Monday, 13 July 2009

Weekly € rates and comments – week commencing 13th July 2009

Sterling fell against most currencies during last week. After Thursday's meeting at the Bank of England (BoE) brief signs of a fight-back were seen as sterling rallied sharply against most major currencies but this only proved to be a blip as rates fell again on Friday. Sterling has continued to fall at the start of this week. The BoE's decision to keep interest rates on hold was of no surprise to the markets. However the surprise was the BoE's decision not to increase the amount of funds available from the £125bn already allocated for their programme of quantitative easing. The reason for this is they need some feedback on what affect the programme has had to date. This week they will get some feedback as we have a raft of economic data out including inflation data tomorrow and on Wednesday unemployment figures. Today we see some data on UK retail sales. I suspect sterling will continue to be under pressure given the very high levels of UK government debt and the lack of any clear and concise plan on how to bring it down.  

 

The € sits at €1.151/£1 inter bank. Significant Eurozone GDP figures last week demonstrated a contraction within the euro economy for the fourth consecutive quarter. However, as the figures were really only as bad as expected, the news of an improvement in German factory for June orders helped to support the euro and maintain its recent positive trend against the pound. A forecast last week from the IMF suggested that any upturn in Eurozone activity over the coming year will be very moderate and gradual. This fits with the position of those trying not to be carried away in looking for the end of the current down-turn and to for now just be satisfied that the rate of the downturn is finally easing. This week we have inflation data for the Euro zone. We also have surveys from Germany on economic and business confidence which should make for interesting reading.

 

Monday, 6 July 2009

Weekly € rates and comments – week commencing 6th July 2009

Last week was a frustrating week for sterling. Monday started positively with the pound making marginal gains on most major currencies thanks to surprisingly positive figures regarding UK house prices. However, following Tuesday's much worse-than-expected UK GDP data which showed the largest contraction in the UK economy for over 50 years, the pound started a downward trend which lasted through the week against the US$. Risk aversion played some part in the large losses for sterling as the positive sentiment that had been growing over the last ten or so weeks fell away and reminded us all that we are far from seeing the end of the recession or the economic problems associated with it. This week we have a range of UK economic data with May industrial production and manufacturing production figures being released on Wednesday and on Thursday we will hear again from the Bank of England after their meeting on interest rates.

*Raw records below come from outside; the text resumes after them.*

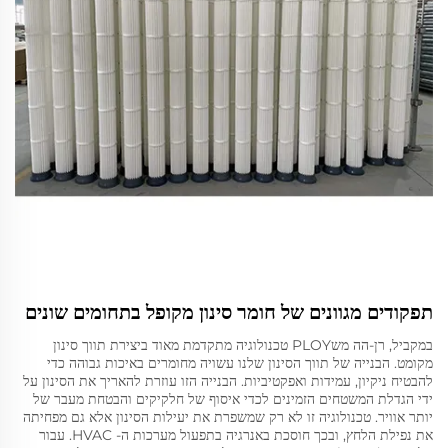
תפקודים מגוונים של חומר סינון מקופל בתחומים שונים
במקביל, רן-הה משPLOY טכנולוגיה מתקדמת מאוד ביצירת תווך סינון
מקומט. הבנייה של תווך הסינון שלנו עשויה מחומרים באיכות גבוהה כדי
להבטיח ניקיון, עמידות ואפקטיביות. הבנייה הזו עוזרת להאריך את הסינון על
ידי הגדלת המשטחים הזמינים לכדי איסוף של חלקיקים והבטחת מעבר של
יותר אוויר. טכנולוגיה זו לא רק שמשפרת את יעילות הסינון אלא גם מפחיתה
את נפילת הלחץ, ובכך חוסכת באנרגיה בתפעול מערכות ה- HVAC. עבור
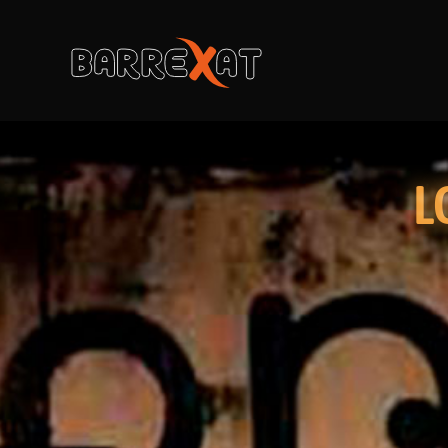
Barrexat
Comer en Valencia
L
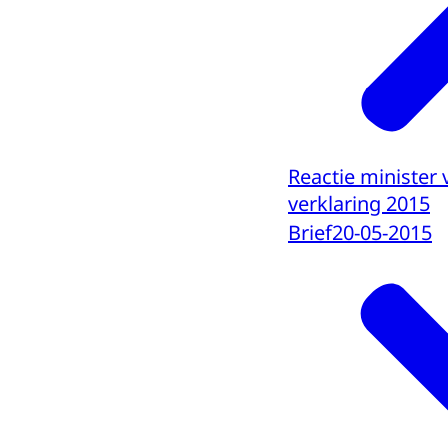
Reactie minister 
verklaring 2015
Brief
20-05-2015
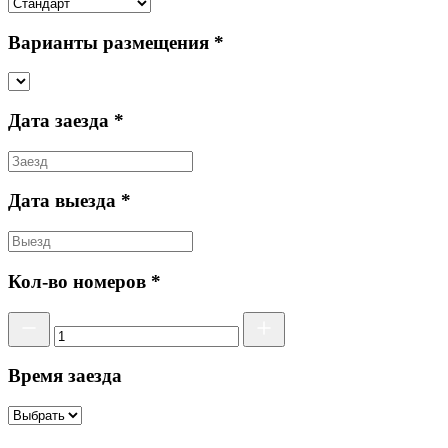
Варианты размещения *
Дата заезда *
Дата выезда *
Кол-во номеров *
Время заезда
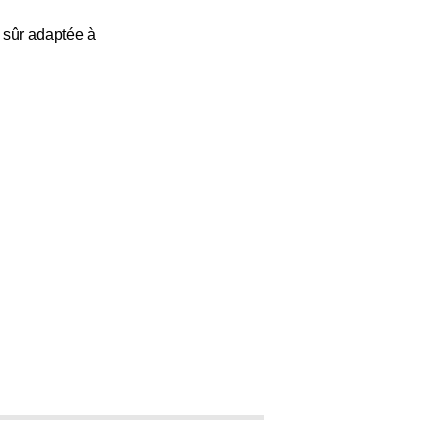
n sûr adaptée à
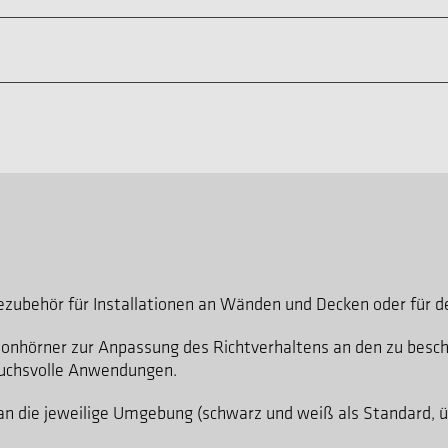
ubehör für Installationen an Wänden und Decken oder für de
tonhörner zur Anpassung des Richtverhaltens an den zu besc
ruchsvolle Anwendungen.
an die jeweilige Umgebung (schwarz und weiß als Standard, ü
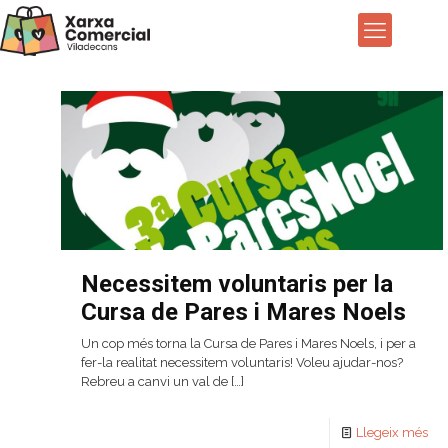
Necessitem voluntaris per la
Cursa de Pares i Mares Noels
Un cop més torna la Cursa de Pares i Mares Noels, i per a
fer-la realitat necessitem voluntaris! Voleu ajudar-nos?
Rebreu a canvi un val de
[…]
Llegeix més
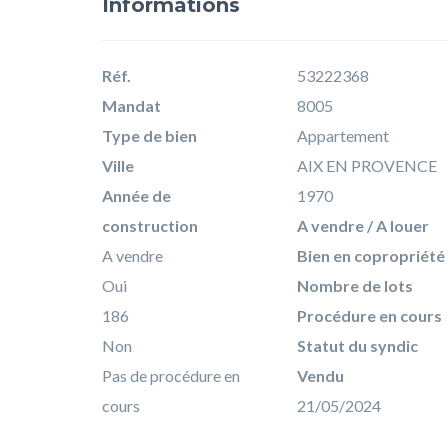
Informations
Réf.
53222368
Mandat
8005
Type de bien
Appartement
Ville
AIX EN PROVENCE
Année de
1970
construction
A vendre / A louer
A vendre
Bien en copropriété
Oui
Nombre de lots
186
Procédure en cours
Non
Statut du syndic
Pas de procédure en
Vendu
cours
21/05/2024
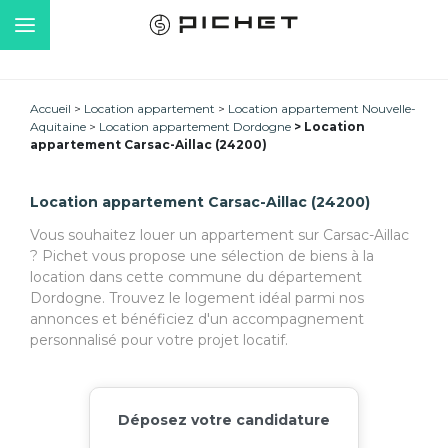
Accueil
Location appartement
Location appartement Nouvelle-
Aquitaine
Location appartement Dordogne
Location
appartement Carsac-Aillac (24200)
Location appartement Carsac-Aillac (24200)
Vous souhaitez louer un appartement sur Carsac-Aillac
? Pichet vous propose une sélection de biens à la
location dans cette commune du département
Dordogne. Trouvez le logement idéal parmi nos
annonces et bénéficiez d'un accompagnement
personnalisé pour votre projet locatif.
Déposez votre candidature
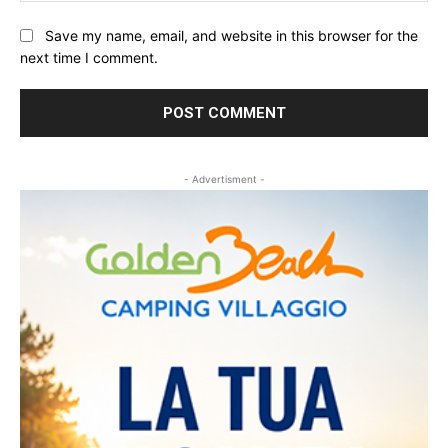
Save my name, email, and website in this browser for the
next time I comment.
- Advertisment -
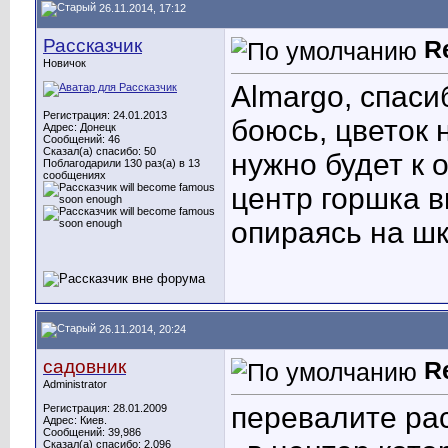
26.11.2014, 17:12
Рассказчик
R
Новичок
Almargo, спаси
Регистрация: 24.01.2013
боюсь, цветок 
Адрес: Донецк
Сообщений: 46
Сказал(а) спасибо: 50
нужно будет к 
Поблагодарили 130 раз(а) в 13
сообщениях
центр горшка вк
опираясь на ш
26.11.2014, 20:24
садовник
R
Administrator
перевалите ра
Регистрация: 28.01.2009
Адрес: Киев.
Сообщений: 39,986
Сказал(а) спасибо: 2,096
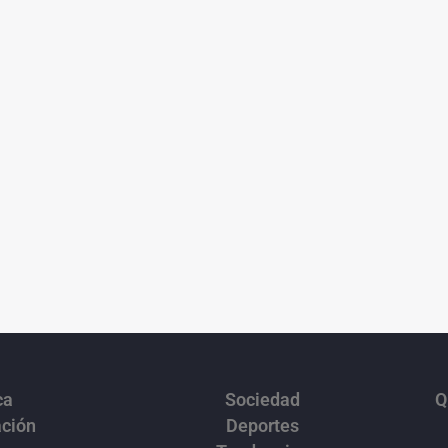
ca
Sociedad
Q
ación
Deportes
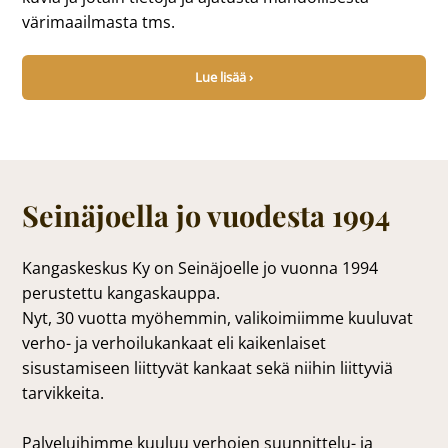
värimaailmasta tms.
Lue lisää ›
Seinäjoella jo vuodesta 1994
Kangaskeskus Ky on Seinäjoelle jo vuonna 1994
perustettu kangaskauppa.
Nyt, 30 vuotta myöhemmin, valikoimiimme kuuluvat
verho- ja verhoilukankaat eli kaikenlaiset
sisustamiseen liittyvät kankaat sekä niihin liittyviä
tarvikkeita.
Palveluihimme kuuluu verhojen suunnittelu- ja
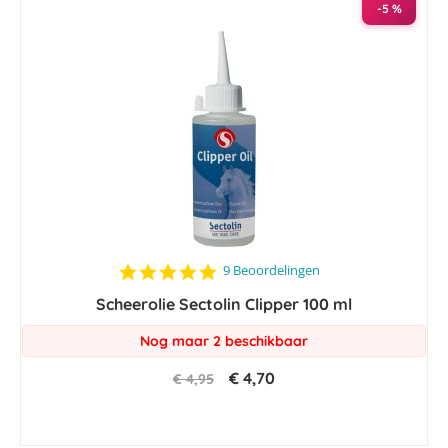
-5 %
4.9
9 Beoordelingen
star
Scheerolie Sectolin Clipper 100 ml
rating
Nog maar 2 beschikbaar
€ 4,70
€ 4,95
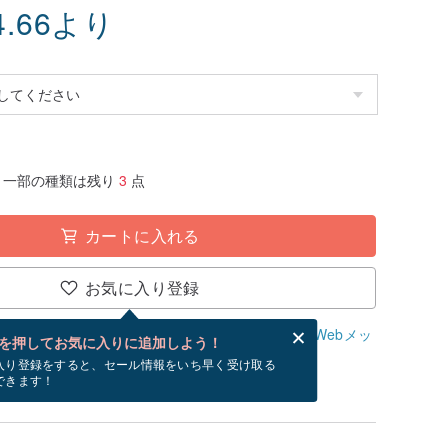
4.66
より
一部の種類は残り
3
点
カートに入れる
お気に入り登録
、無料でWebメッセージカードを作成できます。
Webメッ
を押してお気に入りに追加しよう！
？
入り登録をすると、セール情報をいち早く受け取る
できます！
/18~8/26にお届け予定です。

Once again the expectation is for no change on interest rates but as with recent months it will be the comments from the members of the Monetary Policy Committee and the market reaction to their very cautious tone that may put sterling on the back foot once again.

 

 

The main focus for the Eurozone last week was the European Central Bank's (ECB) decision on interest rates with the outcome a much expected hold at current levels. The accompanying statements were also familiar to recent months' meetings with little sign that policy will take any sudden change of direction. The ECB's outlook for Europe seems to be consistent with recent views that contraction in the Euro-economy will continue throughout 2009 and potentially well into the second half of 2010 seemingly opting for a slow and steady reaction to the rate of decline in productivity. Euro-zone data out this week includes finalised first quarter euro zone GDP figures and German data on trade and inflation. Again steady improvement is expected.